Le constat d’une urgence et d’un doute sérieux quant à la légalité de l’arrêté.
Cet arrêté municipal avait été qualifié par un élu lui-même de punition de « l’occupation abusive des espaces publics » par des « marginaux ». Cette décision administrative s’inscrit dès lors dans la lignée de différents arrêtés municipaux, édicté depuis plusieurs années comme par exemple à Besançon, Saint-Etienne ou encore Bayonne, visant à lutter contre la présence de personnes mendiantes.
La question de la légalité, ou tout du moins du doute sérieux quant à celle-ci, d’un tel arrêté n’est donc pas nouvelle pour le juge administratif qui exerce classiquement un contrôle de la nécessité, de la proportionnalité et du caractère adapté de telles mesures de police administrative [1].
Le Tribunal administratif de Poitiers saisi d’un référé-suspension par la Ligue des droits de l’homme, soutenue par la Fondation Abbé Pierre et la Fédération nationale Droit au logement, a tout d’abord reconnu l’urgence à statuer sur cette demande de suspension de l’exécution de cet arrêté « anti-marginaux ».
Tout d’abord, le Juge des référés a en effet constaté, fort logiquement, qu’au regard de la limitation importante et durable de la liberté d’utiliser et d’occuper l’espace public ainsi que de l’atteinte indéniablement grave à la liberté d’aller et venir et à la liberté de réunion, la condition d’urgence nécessaire à l’intervention du jugé du référé-suspension était remplie.
Dans un second temps, le juge des référés du Tribunal administratif de Poitiers a ensuite retenu qu’il existe un doute sérieux quant à la légalité de l’arrêté municipal litigieux nécessitant que la suspension de son exécution soit prononcée, partiellement en l’espèce.
Le maire d’Angoulême a tenté de justifier la prise de cet arrêté municipal par les nombreuses nuisances, provoquées par des groupes d’individus, qui ont données lieu à différentes plaintes et mains courantes déposées par les riverains.
Toutefois, le Juge des référés a constaté que, si ces affirmations étaient vérifiées concernant différentes zones et quartiers visés par l’arrêté, elles ne l’étaient pas en ce qui concerne le quartier de la Gare SNCF, pourtant concerné par l’arrêté « anti-marginaux ».
Dès lors, l’interdiction de « toute occupation abusive et prolongée (…) de nature à porter atteinte à la tranquillité publique et au bon ordre public » a été jugée non nécessaire dans le quartier de la Gare et donc comme de nature à créer un doute sérieux sur la légalité de l’arrêté litigieux.
Le juge des référés a en outre considéré que l’interdiction de la « station assise ou allongée (…) ainsi que la station debout » est trop générale.

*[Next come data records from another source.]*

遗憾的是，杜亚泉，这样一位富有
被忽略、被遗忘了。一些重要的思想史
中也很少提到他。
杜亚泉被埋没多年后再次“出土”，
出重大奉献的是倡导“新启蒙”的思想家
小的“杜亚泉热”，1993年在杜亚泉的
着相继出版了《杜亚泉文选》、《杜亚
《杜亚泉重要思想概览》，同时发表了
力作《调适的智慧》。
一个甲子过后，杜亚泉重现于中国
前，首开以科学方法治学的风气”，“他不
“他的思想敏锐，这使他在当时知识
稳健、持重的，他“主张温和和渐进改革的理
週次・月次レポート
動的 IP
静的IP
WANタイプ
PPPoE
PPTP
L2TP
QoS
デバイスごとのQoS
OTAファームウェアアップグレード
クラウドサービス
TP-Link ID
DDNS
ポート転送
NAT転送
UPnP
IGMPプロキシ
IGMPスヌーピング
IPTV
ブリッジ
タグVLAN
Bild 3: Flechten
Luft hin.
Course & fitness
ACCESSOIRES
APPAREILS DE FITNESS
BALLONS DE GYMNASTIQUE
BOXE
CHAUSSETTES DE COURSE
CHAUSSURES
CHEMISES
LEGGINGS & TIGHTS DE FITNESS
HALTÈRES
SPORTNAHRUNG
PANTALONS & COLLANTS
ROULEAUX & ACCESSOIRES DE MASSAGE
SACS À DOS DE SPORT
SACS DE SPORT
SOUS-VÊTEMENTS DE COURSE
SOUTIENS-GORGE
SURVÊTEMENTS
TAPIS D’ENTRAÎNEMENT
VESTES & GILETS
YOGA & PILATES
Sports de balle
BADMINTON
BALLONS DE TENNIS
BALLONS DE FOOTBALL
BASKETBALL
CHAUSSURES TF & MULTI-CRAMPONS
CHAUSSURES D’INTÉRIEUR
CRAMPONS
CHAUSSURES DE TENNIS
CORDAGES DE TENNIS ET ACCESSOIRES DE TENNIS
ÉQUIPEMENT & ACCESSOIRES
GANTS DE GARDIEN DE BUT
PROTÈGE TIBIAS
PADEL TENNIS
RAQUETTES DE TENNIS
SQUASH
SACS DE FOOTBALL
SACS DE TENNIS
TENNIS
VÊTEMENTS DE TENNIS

Au regard de son caractère particulièrement imprécis, l’arrêté du maire d’Angoulême, qui constitue une mesure de police administrative, porte une atteindre disproportionnée à la liberté d’aller et venir mais aussi à la liberté de réunion.
L’objectif à valeur constitutionnel de sauvegarde de l’ordre public ne saurait justifier une telle atteinte selon le juge des référés du Tribunal administratif de Poitiers.
La suspension seulement partielle de l’arrêté.
Par conséquent, le Juge des référés du Tribunal administratif de Poitiers a décidé de suspendre partiellement l’exécution de l’arrêté du 11 juillet 2023, d’une part, en ce qu’il s’applique à des espaces publics, tel que le quartier de la Gare, où aucune preuve de nuisances et plaintes n’est suffisamment rapportée et, d’autre part, en ce qu’il interdit de manière trop générale et disproportionnée toute position statique assise, allongée ou débout.
Cette ordonnance du Juge des référés du Tribunal administratif de Poitiers s’inscrit dès lors dans la position classique du juge administratif qui censure les mesures de police administrative disproportionnées au regard de l’objectif de sauvegarde de l’ordre public poursuivi, en matière de mendicité ou de marginalité, pour reprendre les termes des élus [2].
Il est notable toutefois de constater que le juge administratif recherche un équilibre permanent entre la protection de l’ordre public, dont les auteurs de ces arrêtés municipaux se prévalent, et les libertés fondamentales d’aller et venir et de réunion.
Cet équilibre conduit en l’espèce à ce que la suspension de l’arrêté du maire de Poitiers ne soit que partielle et non pas totale.
Ainsi, il faudra désormais attendre la décision des juges du fond du Tribunal administratif de Poitiers pour obtenir une réponse définitive sur la légalité de cet arrêté « anti marginaux », mais il est fort possible qu’il survive sur plusieurs secteurs de la Commune.